Ruby Braff claimed that this was the first decent recording session that he’d ever been on. It should be remembered that since Ruby was then regarded as some kind of likely assassin not a lot of people invited him to play on their dates.
And, talking of assassins, here’s a disruptive diversion.
“Because they invented jazz, the world thinks that only black musicians can play it. Even jokers like Buddy Tate and Vic Dickenson. Vic Dickenson couldn’t blow his nose.”
The speaker was trumpet player Al Porcino, on the phone from his home in Munich to the bassist Red Kelly in 1992. By that time Porcino had been living in the German city for 15 years. Born in New York on 14 May 1925, he died after a fall in Munich on 31 December 2013.
Porcino’s jazz credentials were impeccable. As one of the greatest lead trumpeters ever, he began playing professionally in 1943 and worked with the bands of Louis Prima, Tommy Dorsey, Charlie Barnet, Woody Herman, Stan Kenton, Gene Krupa, Chubby Jackson, Terry Gibbs, Buddy Rich, Thad Jones-Mel Lewis and Count Basie as well as leading his own obscure but dazzling big band to accompany Mel Tormé and a variety of singers. He also did limitless work in the studios. He reserved his admiration mainly for musicians of Italian extraction. His conversation with Red Kelly displayed an unusually intense set of prejudices.

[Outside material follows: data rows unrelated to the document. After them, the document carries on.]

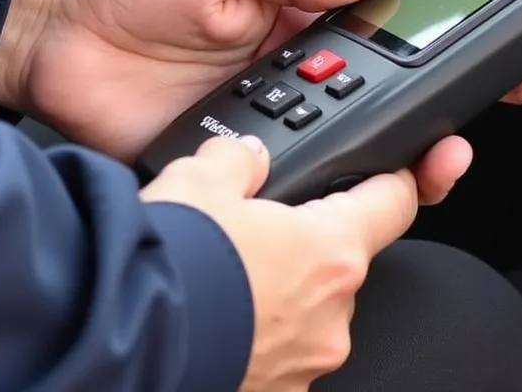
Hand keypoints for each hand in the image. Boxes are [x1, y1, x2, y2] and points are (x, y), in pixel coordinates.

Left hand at [0, 0, 521, 161]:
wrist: (42, 23)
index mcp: (292, 11)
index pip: (385, 32)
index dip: (443, 45)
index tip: (501, 58)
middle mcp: (283, 69)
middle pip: (378, 102)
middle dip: (437, 118)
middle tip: (468, 128)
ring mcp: (256, 120)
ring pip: (340, 150)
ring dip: (386, 158)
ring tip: (421, 158)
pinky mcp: (220, 163)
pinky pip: (276, 185)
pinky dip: (311, 190)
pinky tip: (343, 189)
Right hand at [141, 133, 456, 391]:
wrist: (127, 342)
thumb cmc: (174, 263)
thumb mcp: (203, 177)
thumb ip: (239, 159)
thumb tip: (245, 157)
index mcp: (332, 250)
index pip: (394, 202)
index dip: (393, 180)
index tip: (393, 173)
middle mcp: (332, 315)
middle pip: (339, 262)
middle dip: (305, 244)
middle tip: (256, 231)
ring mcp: (305, 365)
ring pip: (307, 313)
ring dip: (279, 294)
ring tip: (223, 279)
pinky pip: (278, 352)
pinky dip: (255, 334)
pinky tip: (216, 317)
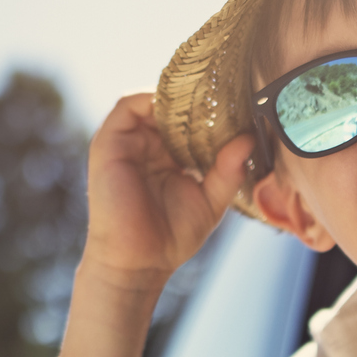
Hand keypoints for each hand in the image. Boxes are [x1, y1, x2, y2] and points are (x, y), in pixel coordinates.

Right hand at [81, 94, 253, 288]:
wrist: (137, 263)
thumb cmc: (170, 237)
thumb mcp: (210, 200)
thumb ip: (228, 170)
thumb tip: (248, 138)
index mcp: (167, 157)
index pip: (186, 120)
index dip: (209, 110)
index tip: (238, 104)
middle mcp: (145, 145)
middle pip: (170, 106)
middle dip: (196, 98)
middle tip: (225, 93)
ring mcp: (126, 143)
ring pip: (150, 101)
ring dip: (175, 95)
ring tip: (202, 96)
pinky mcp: (108, 144)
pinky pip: (127, 106)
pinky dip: (150, 98)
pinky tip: (177, 106)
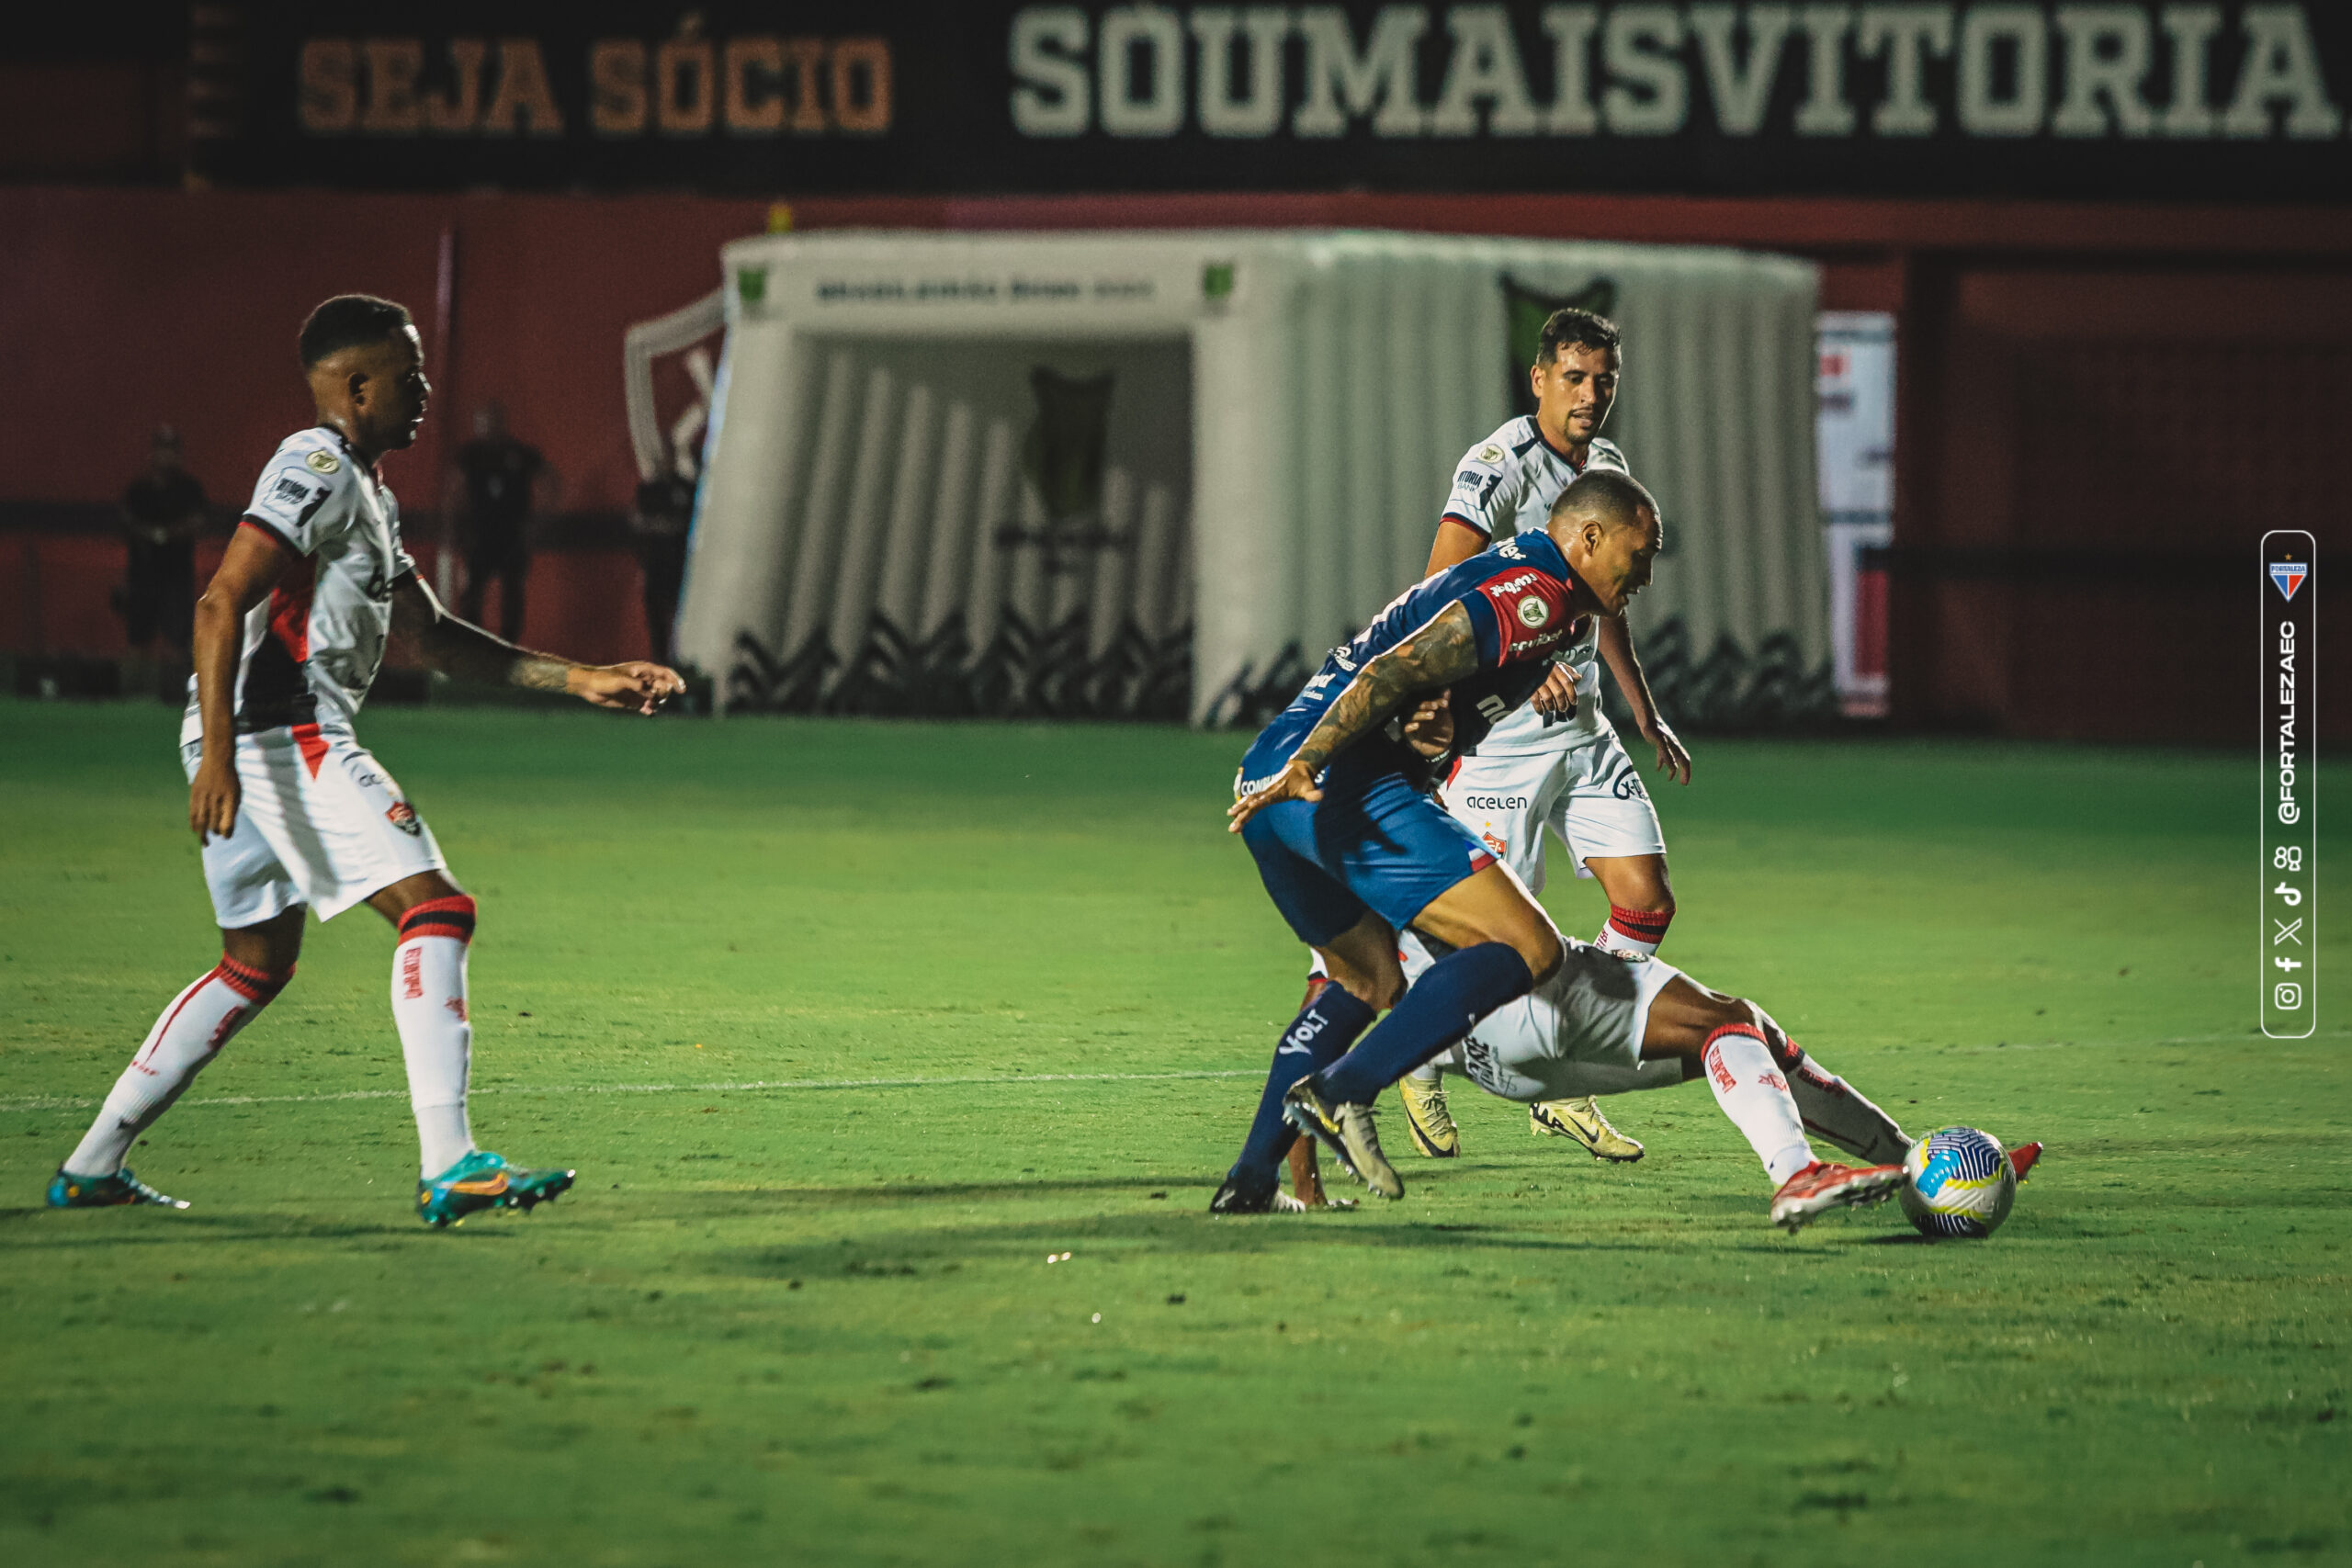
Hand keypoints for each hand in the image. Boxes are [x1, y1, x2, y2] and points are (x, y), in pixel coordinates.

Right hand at [189, 756, 238, 842]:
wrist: (217, 760)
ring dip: (202, 834)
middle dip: (215, 832)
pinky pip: (192, 813)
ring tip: (205, 842)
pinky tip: (196, 830)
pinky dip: (194, 824)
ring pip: (201, 821)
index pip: (228, 822)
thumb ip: (232, 810)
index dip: (227, 833)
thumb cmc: (230, 779)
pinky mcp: (194, 794)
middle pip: (213, 823)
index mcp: (231, 799)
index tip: (226, 836)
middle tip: (215, 836)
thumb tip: (227, 830)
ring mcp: (204, 796)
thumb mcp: (237, 794)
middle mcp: (217, 799)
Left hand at [567, 662, 685, 714]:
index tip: (682, 690)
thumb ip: (638, 686)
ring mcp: (640, 692)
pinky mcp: (634, 702)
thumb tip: (651, 694)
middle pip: (664, 687)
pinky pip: (648, 707)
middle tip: (653, 698)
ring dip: (657, 704)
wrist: (589, 687)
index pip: (665, 674)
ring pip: (658, 698)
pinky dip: (651, 710)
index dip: (676, 681)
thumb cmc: (603, 679)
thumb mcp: (621, 680)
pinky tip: (648, 713)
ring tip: (648, 707)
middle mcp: (644, 681)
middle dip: (663, 694)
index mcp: (643, 670)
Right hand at [1228, 759, 1320, 833]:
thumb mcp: (1309, 788)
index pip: (1261, 801)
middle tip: (1232, 829)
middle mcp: (1266, 791)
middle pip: (1250, 804)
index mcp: (1275, 792)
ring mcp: (1264, 791)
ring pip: (1248, 802)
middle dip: (1240, 816)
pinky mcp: (1264, 792)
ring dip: (1239, 812)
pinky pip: (1250, 801)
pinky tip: (1236, 815)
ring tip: (1231, 823)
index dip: (1253, 808)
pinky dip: (1242, 807)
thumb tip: (1321, 796)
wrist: (1300, 767)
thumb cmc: (1305, 780)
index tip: (1245, 814)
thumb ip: (1313, 794)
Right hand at [1401, 689, 1453, 757]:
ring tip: (1432, 715)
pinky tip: (1417, 725)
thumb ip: (1444, 703)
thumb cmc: (1441, 728)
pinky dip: (1410, 726)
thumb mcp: (1444, 716)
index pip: (1427, 701)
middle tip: (1436, 706)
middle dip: (1426, 705)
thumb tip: (1447, 689)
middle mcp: (1416, 715)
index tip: (1445, 703)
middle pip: (1416, 706)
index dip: (1436, 701)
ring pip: (1412, 716)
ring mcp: (1412, 724)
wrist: (1441, 747)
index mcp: (1424, 708)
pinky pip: (1406, 729)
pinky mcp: (1410, 735)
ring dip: (1421, 715)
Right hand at [1530, 663, 1577, 718]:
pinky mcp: (1529, 686)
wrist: (1527, 663)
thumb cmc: (1547, 667)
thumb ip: (1570, 671)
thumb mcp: (1559, 665)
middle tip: (1563, 708)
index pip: (1568, 682)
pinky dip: (1539, 708)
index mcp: (1557, 669)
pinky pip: (1535, 700)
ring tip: (1552, 709)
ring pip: (1547, 697)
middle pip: (1559, 692)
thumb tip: (1578, 677)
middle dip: (1562, 703)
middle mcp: (1548, 674)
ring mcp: (1538, 681)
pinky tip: (1541, 712)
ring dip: (1551, 706)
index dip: (1572, 694)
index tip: (1574, 702)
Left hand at [1644, 720, 1691, 784]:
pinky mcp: (1660, 743)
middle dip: (1684, 773)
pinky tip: (1658, 769)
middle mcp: (1673, 746)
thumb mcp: (1659, 743)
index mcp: (1675, 746)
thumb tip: (1673, 768)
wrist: (1647, 718)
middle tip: (1684, 784)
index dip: (1686, 773)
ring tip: (1669, 779)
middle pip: (1682, 761)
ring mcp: (1667, 744)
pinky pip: (1663, 755)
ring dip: (1673, 769)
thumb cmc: (1653, 729)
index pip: (1685, 761)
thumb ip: (1666, 756)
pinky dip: (1662, 762)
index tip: (1685, 783)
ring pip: (1673, 759)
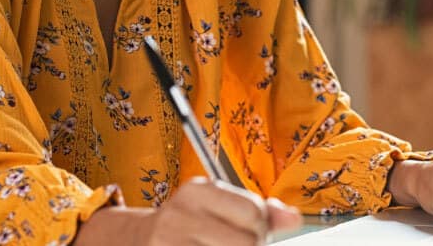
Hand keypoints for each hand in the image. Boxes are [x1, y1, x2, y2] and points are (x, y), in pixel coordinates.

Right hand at [146, 178, 301, 245]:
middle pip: (246, 243)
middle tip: (236, 245)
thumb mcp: (219, 207)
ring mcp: (169, 244)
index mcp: (198, 191)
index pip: (253, 211)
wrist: (138, 240)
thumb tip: (294, 219)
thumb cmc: (188, 225)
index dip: (260, 227)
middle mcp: (180, 215)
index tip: (249, 230)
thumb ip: (261, 212)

“I saw Clifford Brown in Berlin when I was there with the Kenton band. He was using a home-made mouthpiece. If he’d have lived he’d have been the premier trumpet player after Dizzy. Dizzy’s very ill now because he works too hard. He played more than 200 concerts last year. I’ve always said that Dizzy was the greatest.
“Miles Davis? A joke and a disgrace. He was fine when he began, but what he’s doing now is a joke and a disgrace. And I see he got $80,000 for one concert in Europe. A joke and a disgrace. I saw Barry Harris, too. He’s like Conte Candoli, he’s got that wonderful sense of time and taste. Only a few musicians have that – Carl Fontana, Sal Nistico.
“It’s all the fault of the record companies and the critics. If you like Miles Davis and Duke Ellington you’re hip. Of course I don’t want to talk about the black and white thing because I could go on for hours about that.
“Critics and disc jockeys and the whole world are so brainwashed. Because the black players invented jazz, they’re the only ones that can play it, even if it’s a joker like Buddy Tate or Vic Dickenson. Vic Dickenson can’t blow his nose. They walk out of there if it’s a white guy that’s playing. They’re all screaming discrimination but the fact is the most discriminated-against group is white jazz musicians. You can thank guys like John Hammond, Leonard Feather and George Simon. Check record catalogues and jazz festivals – you’ll find 90 to 100 per cent black musicians.”
There’s a lot more, but I think I need a rest.